__Objective a__.
Return everything in the programming notes from "[branch table commit" down to "MID$ and RIGHT$).", word for word.

Saturday, December 6, 2014

Pre-Table – Unary Operator Detection

The expression information structure within the table entry contained a unary code member, which was used to determine if a code was or could be a unary operator. This member contained the code of the unary operator or a null code. Only four codes contained a non-null code, which included the two negate codes (double and integer), the NOT operator, and the main subtract code. The subtract code contained the first negate code, but the others contained their own code.

This was not efficient use of the member as it was only used for four codes especially considering there was another way to determine a unary operator, namely checking if token type is Operator and the number of operands is one.

This required a change in how the negate and subtract operators are associated with each other. Originally these codes were not associated as the unary code member was used to get from the subtract code to the negate code. Without the unary code member, an association was needed. It did not make sense and was problematic to associate the negate code to the subtract code, which already had a number of associated codes.

Therefore the subtract code was associated with the negate code as a secondary associated code (the negate code already has the integer negate code associated to it). Making it the second associated code makes sense as the subtract has two operands. This change required some changes with how the translator handles unary operators.

When getting an operand, the translator get expression routine checked if the current token was a unary operator, and if it was, changed it to a unary operator. Now it just checks if the current token is not a unary operator before calling the get operand routine. When getting an operator, if the operator was a unary operator, an error was thrown immediately. This was changed to check if the unary operator has a secondary associated code (a binary operator), it if it does, the token is changed to the secondary associated code, otherwise an error is thrown as before.

The table initialization that sets the expected data type member was changed to look through the primary associated codes only for unary operator instead of the secondary associated codes. There was an is unary operator function definition in the table class definition that was not used and didn't have a function, so it was removed. The unary code argument was removed from all of the expression info constructor calls.

[branch table commit b472f6a36d]

Pre-Table – Sub-String Assignments

In researching the requirements for the new table design, specifically how to implement associated codes (which will be renamed alternate codes), there was an issue with the associated codes for sub-string assignments (LEFT$, MID$ and RIGHT$).

The sub-string assignment codes are the first associated code for the sub-string codes. The sub-string assignment-keep codes are the first associated code of the sub-string assignment codes. For recreation, the original sub-string code was the second associated code for each of these assignment codes. This was necessary since the sub-string code contained the actual number of arguments as the sub-string assignment codes contain only two arguments (one for the value and one for the reference being assigned).

Entries drawn from a collection:
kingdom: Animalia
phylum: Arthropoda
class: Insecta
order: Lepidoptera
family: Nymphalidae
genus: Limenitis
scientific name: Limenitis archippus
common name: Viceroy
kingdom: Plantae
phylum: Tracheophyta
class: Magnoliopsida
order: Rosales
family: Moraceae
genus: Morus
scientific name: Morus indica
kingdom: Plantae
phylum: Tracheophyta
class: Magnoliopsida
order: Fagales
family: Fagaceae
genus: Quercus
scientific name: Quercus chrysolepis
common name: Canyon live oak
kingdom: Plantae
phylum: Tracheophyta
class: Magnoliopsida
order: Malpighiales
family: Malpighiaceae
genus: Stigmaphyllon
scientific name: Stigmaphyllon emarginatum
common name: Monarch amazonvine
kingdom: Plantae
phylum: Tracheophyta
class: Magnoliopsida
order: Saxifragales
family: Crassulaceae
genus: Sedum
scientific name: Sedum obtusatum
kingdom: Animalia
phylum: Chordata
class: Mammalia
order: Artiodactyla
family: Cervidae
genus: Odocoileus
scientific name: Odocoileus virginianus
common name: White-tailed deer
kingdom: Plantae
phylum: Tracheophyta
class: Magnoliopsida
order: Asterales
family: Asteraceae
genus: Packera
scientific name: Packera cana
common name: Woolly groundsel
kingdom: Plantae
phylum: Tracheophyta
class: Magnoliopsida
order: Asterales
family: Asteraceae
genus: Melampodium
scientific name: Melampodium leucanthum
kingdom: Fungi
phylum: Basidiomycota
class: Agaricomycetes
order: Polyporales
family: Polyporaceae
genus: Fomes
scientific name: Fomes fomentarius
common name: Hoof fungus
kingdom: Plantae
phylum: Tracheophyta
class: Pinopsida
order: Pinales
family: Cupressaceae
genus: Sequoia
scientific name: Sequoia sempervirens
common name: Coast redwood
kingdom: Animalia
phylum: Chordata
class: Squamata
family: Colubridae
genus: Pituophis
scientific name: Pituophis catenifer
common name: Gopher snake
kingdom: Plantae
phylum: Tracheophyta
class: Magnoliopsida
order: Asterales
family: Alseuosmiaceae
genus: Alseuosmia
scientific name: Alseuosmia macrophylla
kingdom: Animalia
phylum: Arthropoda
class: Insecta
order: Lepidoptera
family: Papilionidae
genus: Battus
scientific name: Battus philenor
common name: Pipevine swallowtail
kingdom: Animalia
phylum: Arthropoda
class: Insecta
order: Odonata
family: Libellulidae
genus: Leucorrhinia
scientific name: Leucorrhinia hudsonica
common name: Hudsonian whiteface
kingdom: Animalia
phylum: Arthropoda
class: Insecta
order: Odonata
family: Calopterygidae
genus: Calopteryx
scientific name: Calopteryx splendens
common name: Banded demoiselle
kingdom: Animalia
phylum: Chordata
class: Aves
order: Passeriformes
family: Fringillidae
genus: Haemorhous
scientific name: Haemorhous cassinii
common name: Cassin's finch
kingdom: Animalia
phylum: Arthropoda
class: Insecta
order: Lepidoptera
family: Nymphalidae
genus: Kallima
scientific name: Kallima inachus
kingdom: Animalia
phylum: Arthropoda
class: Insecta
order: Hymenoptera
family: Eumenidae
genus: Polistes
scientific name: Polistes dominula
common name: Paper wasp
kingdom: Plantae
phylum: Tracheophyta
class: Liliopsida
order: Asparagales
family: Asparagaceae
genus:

__Objective b__.
Retype the rows above, everything from the very first row down to the line containing "kingdom: Fungi", with that line included.

__Output a__.
[branch table commit b472f6a36d]

Pre-Table – Sub-String Assignments

In researching the requirements for the new table design, specifically how to implement associated codes (which will be renamed alternate codes), there was an issue with the associated codes for sub-string assignments (LEFT$, MID$ and RIGHT$).

__Output b__.
kingdom: Animalia
phylum: Arthropoda
class: Insecta
order: Lepidoptera
family: Nymphalidae
genus: Limenitis
scientific name: Limenitis archippus
common name: Viceroy
kingdom: Plantae
phylum: Tracheophyta
class: Magnoliopsida
order: Rosales
family: Moraceae
genus: Morus
scientific name: Morus indica
kingdom: Plantae
phylum: Tracheophyta
class: Magnoliopsida
order: Fagales
family: Fagaceae
genus: Quercus
scientific name: Quercus chrysolepis
common name: Canyon live oak
kingdom: Plantae
phylum: Tracheophyta
class: Magnoliopsida
order: Malpighiales
family: Malpighiaceae
genus: Stigmaphyllon
scientific name: Stigmaphyllon emarginatum
common name: Monarch amazonvine
kingdom: Plantae
phylum: Tracheophyta
class: Magnoliopsida
order: Saxifragales
family: Crassulaceae
genus: Sedum
scientific name: Sedum obtusatum
kingdom: Animalia
phylum: Chordata
class: Mammalia
order: Artiodactyla
family: Cervidae
genus: Odocoileus
scientific name: Odocoileus virginianus
common name: White-tailed deer
kingdom: Plantae
phylum: Tracheophyta
class: Magnoliopsida
order: Asterales
family: Asteraceae
genus: Packera
scientific name: Packera cana
common name: Woolly groundsel
kingdom: Plantae
phylum: Tracheophyta
class: Magnoliopsida
order: Asterales
family: Asteraceae
genus: Melampodium
scientific name: Melampodium leucanthum
kingdom: Fungi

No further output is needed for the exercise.